Volunteers are the lifeblood of our organisation. Thanks to them, the people who use our services can enjoy better social lives and be part of their own community.
We will offer flexible opportunities to fit with people’s time commitments and skills to enable us to grow our volunteering supporter base significantly from around 3,000 to 10,000.
Opening Doors is a volunteering programme that started in the East of England in 2015.
Financed by the Big Lottery Fund, it helps disabled people access social and leisure opportunities through volunteer support. We’re able to support disabled people to access a broad choice of group and individual events and activities on a regular basis.
By offering people access to cultural and sporting activities, as well as skills development, the programme not only enables people to enjoy a hobby, it also helps reduce social isolation.
The scheme works by matching the people who want support with people who want to offer some of their time to support others.
Since we started, applications to volunteer have been flooding in — from people like Richard. Richard, 46, is both a volunteer and ambassador for our project.
The father of three is a former detective and marathon runner, before he suffered a brain stem stroke in 2012 and became ‘locked in’. Richard has tackled his challenges head on by inspiring others to overcome their difficulties.
He’s been volunteering for our programme at St David’s Church, in Holmbridge, West Yorkshire, by offering a variety of activities to meet the needs and abilities of the other participants.
‘This is a really important project for me. I want to help inspire people who may be feeling lonely or isolated, or simply that they feel they don’t fit in.

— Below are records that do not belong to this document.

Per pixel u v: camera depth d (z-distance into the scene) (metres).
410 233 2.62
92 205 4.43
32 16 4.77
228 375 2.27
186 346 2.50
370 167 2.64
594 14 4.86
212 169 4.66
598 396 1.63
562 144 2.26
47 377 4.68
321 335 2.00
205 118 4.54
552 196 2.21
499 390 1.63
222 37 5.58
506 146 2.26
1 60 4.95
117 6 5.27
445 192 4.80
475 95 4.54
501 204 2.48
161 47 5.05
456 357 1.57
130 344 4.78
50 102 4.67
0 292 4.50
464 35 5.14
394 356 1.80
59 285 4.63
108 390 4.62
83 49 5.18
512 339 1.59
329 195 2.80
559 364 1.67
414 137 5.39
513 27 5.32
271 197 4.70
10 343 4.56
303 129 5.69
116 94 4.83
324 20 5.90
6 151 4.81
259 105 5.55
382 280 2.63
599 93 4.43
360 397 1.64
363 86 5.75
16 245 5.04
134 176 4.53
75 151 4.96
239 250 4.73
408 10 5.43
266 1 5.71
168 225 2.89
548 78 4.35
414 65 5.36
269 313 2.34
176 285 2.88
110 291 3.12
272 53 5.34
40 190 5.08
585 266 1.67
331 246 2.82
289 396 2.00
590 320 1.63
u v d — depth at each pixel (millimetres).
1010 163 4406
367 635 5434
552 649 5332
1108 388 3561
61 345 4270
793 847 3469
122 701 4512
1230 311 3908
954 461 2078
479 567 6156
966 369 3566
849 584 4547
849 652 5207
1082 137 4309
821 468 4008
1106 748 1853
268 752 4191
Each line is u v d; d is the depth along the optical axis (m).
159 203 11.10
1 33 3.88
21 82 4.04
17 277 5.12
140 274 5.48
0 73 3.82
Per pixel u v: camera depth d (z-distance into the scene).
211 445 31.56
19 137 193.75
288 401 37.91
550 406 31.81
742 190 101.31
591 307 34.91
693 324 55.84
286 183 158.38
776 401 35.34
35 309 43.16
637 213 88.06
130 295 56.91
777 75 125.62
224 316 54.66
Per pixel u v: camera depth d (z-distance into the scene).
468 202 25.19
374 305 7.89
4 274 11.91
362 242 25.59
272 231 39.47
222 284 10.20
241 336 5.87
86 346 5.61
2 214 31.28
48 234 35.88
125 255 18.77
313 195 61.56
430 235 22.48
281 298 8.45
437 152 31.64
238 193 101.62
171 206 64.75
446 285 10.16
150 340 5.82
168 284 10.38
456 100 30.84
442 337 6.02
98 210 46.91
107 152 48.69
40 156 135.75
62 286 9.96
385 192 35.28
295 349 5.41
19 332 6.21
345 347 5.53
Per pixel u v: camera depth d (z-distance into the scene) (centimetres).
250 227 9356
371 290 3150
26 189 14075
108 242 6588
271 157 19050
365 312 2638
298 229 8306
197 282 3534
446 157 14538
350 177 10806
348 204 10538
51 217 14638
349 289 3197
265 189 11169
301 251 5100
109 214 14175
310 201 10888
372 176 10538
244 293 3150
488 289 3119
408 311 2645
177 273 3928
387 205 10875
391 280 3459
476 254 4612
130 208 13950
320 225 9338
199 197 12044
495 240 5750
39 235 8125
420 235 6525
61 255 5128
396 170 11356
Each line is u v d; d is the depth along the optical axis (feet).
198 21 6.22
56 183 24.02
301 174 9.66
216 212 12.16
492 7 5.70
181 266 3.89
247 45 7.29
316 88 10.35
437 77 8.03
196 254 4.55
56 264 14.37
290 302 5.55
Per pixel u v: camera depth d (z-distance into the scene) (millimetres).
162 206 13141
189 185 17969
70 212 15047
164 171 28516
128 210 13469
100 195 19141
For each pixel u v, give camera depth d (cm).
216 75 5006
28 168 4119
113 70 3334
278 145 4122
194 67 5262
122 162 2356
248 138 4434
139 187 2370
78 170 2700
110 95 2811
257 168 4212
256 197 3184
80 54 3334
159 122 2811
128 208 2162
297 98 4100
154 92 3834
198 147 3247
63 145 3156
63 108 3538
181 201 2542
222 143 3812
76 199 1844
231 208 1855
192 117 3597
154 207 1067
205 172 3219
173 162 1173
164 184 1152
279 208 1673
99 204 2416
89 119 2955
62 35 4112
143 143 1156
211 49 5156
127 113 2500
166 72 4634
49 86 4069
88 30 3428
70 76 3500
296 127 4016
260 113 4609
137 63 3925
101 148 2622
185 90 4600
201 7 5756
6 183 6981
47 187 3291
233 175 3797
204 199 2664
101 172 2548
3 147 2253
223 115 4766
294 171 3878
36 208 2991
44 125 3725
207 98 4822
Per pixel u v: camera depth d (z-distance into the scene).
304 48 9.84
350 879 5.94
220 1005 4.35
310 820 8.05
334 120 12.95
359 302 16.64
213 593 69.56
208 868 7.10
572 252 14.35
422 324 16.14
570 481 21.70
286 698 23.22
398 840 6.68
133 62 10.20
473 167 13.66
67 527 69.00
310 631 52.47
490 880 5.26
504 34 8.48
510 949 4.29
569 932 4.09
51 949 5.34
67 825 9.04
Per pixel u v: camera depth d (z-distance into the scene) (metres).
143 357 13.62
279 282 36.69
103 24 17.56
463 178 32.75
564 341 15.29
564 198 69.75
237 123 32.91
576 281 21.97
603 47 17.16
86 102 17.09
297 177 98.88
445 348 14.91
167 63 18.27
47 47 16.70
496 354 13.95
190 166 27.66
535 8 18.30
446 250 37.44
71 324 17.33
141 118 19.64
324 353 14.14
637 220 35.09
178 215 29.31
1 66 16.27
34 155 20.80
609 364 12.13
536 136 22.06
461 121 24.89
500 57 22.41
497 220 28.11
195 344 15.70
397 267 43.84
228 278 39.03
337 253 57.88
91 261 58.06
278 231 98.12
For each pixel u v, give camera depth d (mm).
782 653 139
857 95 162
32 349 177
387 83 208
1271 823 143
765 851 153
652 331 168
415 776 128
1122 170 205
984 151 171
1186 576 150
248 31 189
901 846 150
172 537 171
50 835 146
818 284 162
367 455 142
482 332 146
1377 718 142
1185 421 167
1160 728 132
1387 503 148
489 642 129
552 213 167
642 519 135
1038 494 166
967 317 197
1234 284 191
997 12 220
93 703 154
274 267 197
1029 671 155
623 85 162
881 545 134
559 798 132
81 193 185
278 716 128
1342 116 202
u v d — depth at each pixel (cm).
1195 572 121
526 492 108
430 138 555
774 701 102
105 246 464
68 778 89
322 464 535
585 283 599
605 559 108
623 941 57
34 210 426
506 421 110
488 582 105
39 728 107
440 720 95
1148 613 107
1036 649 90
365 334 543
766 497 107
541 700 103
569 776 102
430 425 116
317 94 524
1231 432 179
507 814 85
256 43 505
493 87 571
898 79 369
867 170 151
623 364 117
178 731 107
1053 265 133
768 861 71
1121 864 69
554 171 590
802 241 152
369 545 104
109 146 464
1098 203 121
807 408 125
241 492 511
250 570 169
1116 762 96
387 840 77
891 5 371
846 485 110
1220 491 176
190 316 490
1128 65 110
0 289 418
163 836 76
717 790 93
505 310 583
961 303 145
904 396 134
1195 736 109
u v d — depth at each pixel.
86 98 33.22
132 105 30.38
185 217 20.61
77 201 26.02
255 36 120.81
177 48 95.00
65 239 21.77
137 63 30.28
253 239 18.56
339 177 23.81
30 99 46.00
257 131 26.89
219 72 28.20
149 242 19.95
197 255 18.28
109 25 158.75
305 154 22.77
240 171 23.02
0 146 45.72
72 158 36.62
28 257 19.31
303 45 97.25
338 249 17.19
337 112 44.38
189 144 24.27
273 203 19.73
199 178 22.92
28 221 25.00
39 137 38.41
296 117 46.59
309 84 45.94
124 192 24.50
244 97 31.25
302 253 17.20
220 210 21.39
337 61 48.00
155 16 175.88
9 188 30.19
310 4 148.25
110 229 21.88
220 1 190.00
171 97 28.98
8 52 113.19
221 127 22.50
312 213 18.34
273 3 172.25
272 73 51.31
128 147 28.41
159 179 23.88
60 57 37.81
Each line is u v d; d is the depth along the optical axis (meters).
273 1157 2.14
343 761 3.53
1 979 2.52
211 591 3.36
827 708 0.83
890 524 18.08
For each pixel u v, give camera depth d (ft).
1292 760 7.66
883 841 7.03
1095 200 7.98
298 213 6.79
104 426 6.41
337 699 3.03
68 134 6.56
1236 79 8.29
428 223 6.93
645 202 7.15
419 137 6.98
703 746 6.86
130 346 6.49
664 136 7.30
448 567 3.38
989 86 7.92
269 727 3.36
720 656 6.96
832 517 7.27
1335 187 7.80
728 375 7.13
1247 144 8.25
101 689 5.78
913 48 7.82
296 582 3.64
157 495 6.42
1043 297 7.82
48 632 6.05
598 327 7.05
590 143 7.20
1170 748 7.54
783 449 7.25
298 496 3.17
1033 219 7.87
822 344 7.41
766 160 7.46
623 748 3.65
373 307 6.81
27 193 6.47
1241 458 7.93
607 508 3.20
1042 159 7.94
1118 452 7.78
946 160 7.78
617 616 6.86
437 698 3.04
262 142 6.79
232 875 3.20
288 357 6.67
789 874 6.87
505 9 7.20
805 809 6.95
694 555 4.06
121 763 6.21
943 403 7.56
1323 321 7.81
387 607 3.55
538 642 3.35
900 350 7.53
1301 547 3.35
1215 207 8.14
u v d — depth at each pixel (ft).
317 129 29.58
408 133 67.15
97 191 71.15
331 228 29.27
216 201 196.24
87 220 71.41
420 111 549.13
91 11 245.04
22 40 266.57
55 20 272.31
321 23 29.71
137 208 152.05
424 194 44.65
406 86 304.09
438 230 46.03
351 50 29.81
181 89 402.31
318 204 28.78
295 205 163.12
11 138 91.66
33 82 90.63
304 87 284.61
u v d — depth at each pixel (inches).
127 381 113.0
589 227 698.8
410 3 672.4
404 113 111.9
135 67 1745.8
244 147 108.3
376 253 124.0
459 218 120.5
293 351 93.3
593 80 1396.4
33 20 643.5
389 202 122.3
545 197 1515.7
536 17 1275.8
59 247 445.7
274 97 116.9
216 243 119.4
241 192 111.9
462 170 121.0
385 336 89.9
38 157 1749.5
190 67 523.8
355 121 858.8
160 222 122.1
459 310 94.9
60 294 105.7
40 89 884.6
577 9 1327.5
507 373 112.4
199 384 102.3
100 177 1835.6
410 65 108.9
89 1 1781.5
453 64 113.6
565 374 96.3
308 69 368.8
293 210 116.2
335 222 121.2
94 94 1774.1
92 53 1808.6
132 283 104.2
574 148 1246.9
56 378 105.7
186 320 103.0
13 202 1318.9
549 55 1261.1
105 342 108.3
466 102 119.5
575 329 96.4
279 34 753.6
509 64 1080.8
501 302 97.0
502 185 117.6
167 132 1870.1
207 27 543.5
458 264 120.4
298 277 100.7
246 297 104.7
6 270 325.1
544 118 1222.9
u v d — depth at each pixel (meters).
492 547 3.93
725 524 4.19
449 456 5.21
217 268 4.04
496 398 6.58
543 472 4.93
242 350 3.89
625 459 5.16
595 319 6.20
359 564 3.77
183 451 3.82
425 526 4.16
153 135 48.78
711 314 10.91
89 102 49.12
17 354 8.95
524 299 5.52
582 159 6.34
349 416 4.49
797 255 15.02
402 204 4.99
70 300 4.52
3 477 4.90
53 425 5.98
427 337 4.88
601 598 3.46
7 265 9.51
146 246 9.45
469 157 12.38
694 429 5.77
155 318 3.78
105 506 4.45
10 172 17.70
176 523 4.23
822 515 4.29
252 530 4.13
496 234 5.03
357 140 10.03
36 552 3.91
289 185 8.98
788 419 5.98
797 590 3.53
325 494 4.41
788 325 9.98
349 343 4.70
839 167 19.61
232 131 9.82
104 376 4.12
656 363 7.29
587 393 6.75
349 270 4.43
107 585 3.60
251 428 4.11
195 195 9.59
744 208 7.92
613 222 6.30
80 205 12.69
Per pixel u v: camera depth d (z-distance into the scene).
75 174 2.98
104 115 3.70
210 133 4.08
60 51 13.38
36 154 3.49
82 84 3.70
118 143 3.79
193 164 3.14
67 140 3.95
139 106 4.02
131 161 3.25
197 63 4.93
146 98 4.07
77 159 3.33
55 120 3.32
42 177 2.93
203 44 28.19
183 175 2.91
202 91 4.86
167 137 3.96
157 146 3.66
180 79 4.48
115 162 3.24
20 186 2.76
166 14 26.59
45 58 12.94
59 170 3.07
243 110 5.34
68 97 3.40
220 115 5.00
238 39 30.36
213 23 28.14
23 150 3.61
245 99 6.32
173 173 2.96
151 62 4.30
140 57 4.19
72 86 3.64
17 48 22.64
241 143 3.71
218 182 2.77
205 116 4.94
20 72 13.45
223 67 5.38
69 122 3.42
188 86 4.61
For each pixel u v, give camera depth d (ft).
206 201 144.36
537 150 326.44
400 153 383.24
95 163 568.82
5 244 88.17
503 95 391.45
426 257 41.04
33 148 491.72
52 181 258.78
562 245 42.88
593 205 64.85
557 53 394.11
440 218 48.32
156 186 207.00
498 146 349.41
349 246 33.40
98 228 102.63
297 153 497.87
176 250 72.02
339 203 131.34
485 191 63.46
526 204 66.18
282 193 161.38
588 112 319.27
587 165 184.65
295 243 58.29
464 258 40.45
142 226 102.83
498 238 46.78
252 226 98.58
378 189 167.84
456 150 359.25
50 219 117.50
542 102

‘I want to encourage them to get out, and that’s why I’ve put myself forward into the spotlight to demonstrate that, with support, it is possible to overcome fears and difficulties, and find worthwhile activities.’
As a young man, Barry McGuigan got behind the wheel of his car after drinking and crashed at a high speed. At just 22 years old Barry sustained a brain injury following his accident. After six weeks in a coma, Barry was left paralysed, unable to walk, talk or feed himself.
He lives at Cheshire Mews in Lurgan in Northern Ireland and 10 years on, Barry is now learning to talk again and has found a new purpose in his life.
He has been honoured by the Justice Minister and his local council for the efforts he makes in his voluntary work talking to other young people about what happened to him to encourage them not to make the same mistake.
‘I have been able to live my life as independently as possible thanks to all the staff at Cheshire Mews.
‘They have made a difference in my day to day life — their floating support service help me move from nursing care into my own home, I would not have been able to do this without Leonard Cheshire Disability.’